The stock trades at 10.0 times expected 2022 EPS, 8.9 times estimated 2023 earnings of $12.74 and 8.2 times estimated 2024 earnings of $13.79. The stock’s 52-week range is $109.60 to $172.96. JPMorgan pays an annual dividend of $3.90 (yield of 3.54%). Total shareholder return for the past 12 months was negative 25.5%.
Morgan Stanley (NYSE: MS) has seen its share price drop by about 13.5% over the past 12 months. From the 52-week high set in February, the stock is down nearly 29%. Rising interest rates only help lenders if someone wants to borrow. Worse for Morgan Stanley, though, would be a further drop in its investment banking business. The first-quarter slowdown in mergers and acquisitions shaved nearly 40% from the bank’s institutional securities business. The second quarter is unlikely to show a marked improvement.
Sentiment remains bullish on the stock, with 21 of 29 brokerages assigning a Buy or Strong Buy rating. The rest rate the stock at Hold. At a share price of around $75.80, the upside potential based on a median price target of $97.00 is nearly 30%. At the high target of $123.00, the upside potential is 62.3%.
The consensus estimate for second-quarter revenue is $13.53 billion, down about 8.6% sequentially and about 12% lower year over year. Adjusted EPS are forecast at $1.61, down nearly 22% sequentially and 14.8% year over year. For the full 2022 fiscal year, analysts are looking for revenue of $56 billion, down 6.3%, and EPS of $7.25, down by 11.8%.
Morgan Stanley stock trades at 10.5 times expected 2022 EPS, 9.4 times estimated 2023 earnings of $8.02 and 8.5 times estimated 2024 earnings of $8.93. The stock’s 52-week range is $72.23 to $109.73, and the bank pays an annual dividend of $2.80 (yield of 3.69%). Total shareholder return over the past year was negative 13.5%.

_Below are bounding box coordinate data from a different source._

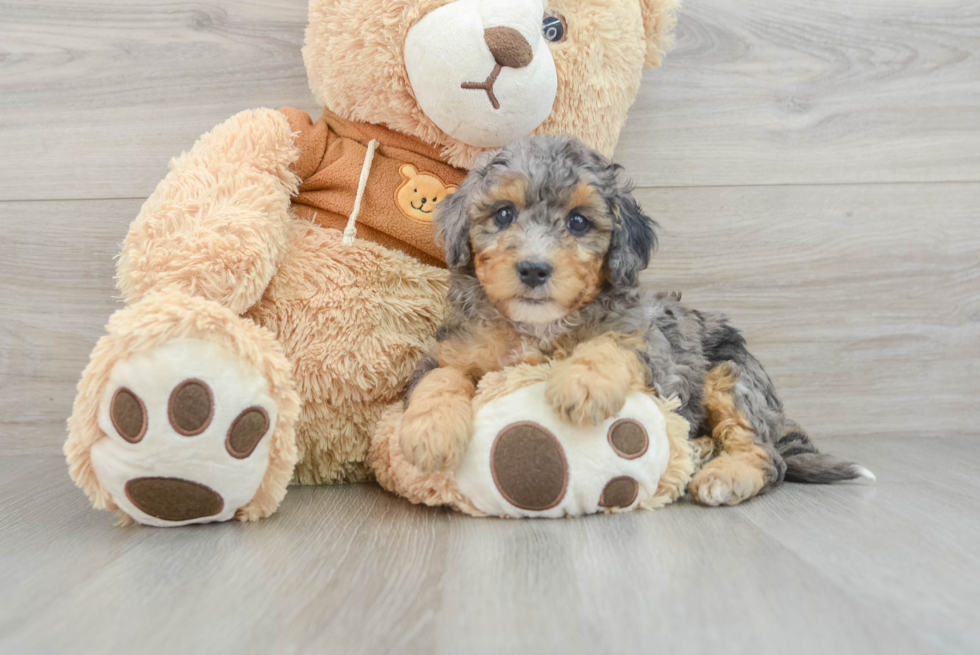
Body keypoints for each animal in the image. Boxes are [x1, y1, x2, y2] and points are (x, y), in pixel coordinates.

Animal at [398, 135, 872, 508]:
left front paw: (581, 384)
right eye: (502, 214)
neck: (538, 327)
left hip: (733, 376)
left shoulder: (652, 351)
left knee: (765, 456)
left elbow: (610, 344)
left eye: (578, 221)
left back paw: (724, 475)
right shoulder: (451, 349)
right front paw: (429, 433)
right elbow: (439, 378)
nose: (534, 269)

Last week, Taiwan Semiconductor Manufacturing Co. Ltd. (NYSE: TSM) reported that June sales dropped by 5.3% month over month but rose 18.5% year over year. Sales for the first six months of the year are up nearly 40%, compared with sales during the same period in 2021. Second-quarter sales topped NT$500 billion ($16.8 billion) for the first time in the company’s history. The weaker local currency and strong U.S. dollar are at least partially responsible for the record quarter.
Of 11 analysts covering the stock, nine have a Buy or Strong Buy rating and one has a Hold rating. At a share price of around $79.10, the implied upside based on a median price target of $157.90 is 99.6%. At the high price target of $150.00, the upside potential is 127.6%.
The stock trades at 2.6 times expected 2022 EPS, 2.6 times estimated 2023 earnings of $6.06 and 2.1 times estimated 2024 earnings of $7.49. The stock’s 52-week range is $73.74 to $145.00, and the company pays an annual dividend of $1.95 (yield of 2.39%). Total shareholder return for the past 12 months is negative 33.4%.